Суть задания — Какая температура была на солнце накануне в 2 часа дня, согласно тексту для чтения?

Текст для чтения —

________________________________________

October 15, 2018

15 октября 1917 года

Канал «Микроистория»

Окунев Никита — 49 лет, служащий пароходства.

После ненастья и маленьких холодов установилась удивительная для осени погода: вчера, например, в 2 часа дня на солнце было около 30° тепла.
В Харькове и в Харьковском уезде погромное движение усиливается. Особенно безобразничают там, где доберутся до какого-нибудь винного склада. Как прав Дорошевич, советовавший уничтожить все спиртное, не дожидаясь, когда «обезумевшие рабы» сами доберутся до него. Однако где же Дорошевич? Что с ним? Отчего он ничего не пишет?
Ночью обворовали склад, доверенный мне о-вом «Самолет». Воры взобрались на крышу, оторвали несколько листов, подпилили подрешетник, потаскали товару тысячи на 3 и ушли незамеченными. И это теперь обыденное явление, потому что на улицах уже нет ни блаженной памяти городовых, ни ночных сторожей. А дворники или дворовые сторожа спят себе после 8-часового ничегонеделания или сами занимаются тем, в чем обвиняют непойманных воров. Зато уж теперь так водится: как только кого накроют на месте преступления, то происходит такой ужасный самосуд, от которого избави Господи самого бесчеловечного преступника. Вот когда уместно сказать: «О времена! О нравы!».

________________________________________

Собранные материалы —
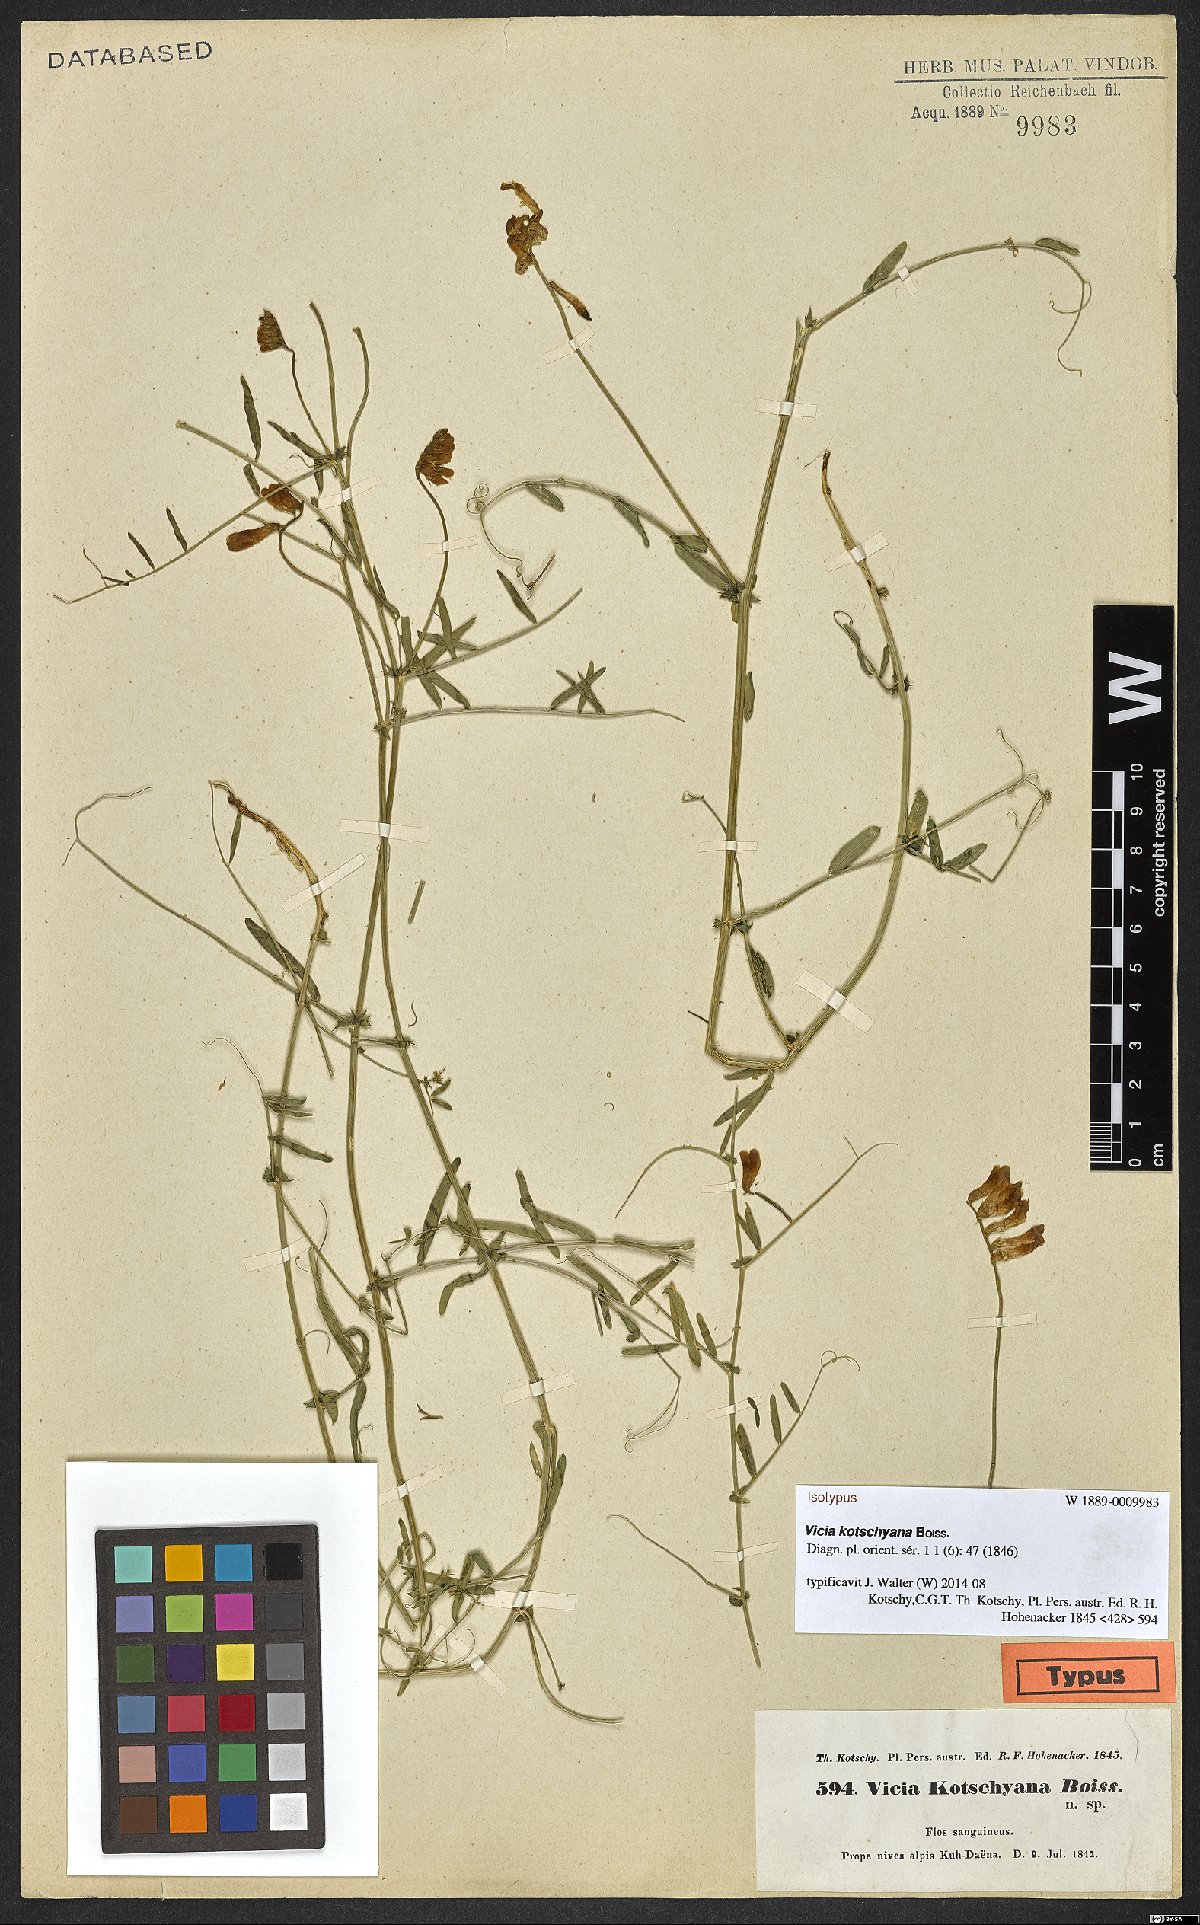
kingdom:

________________________________________

Решение задачи — Около 30° тепла.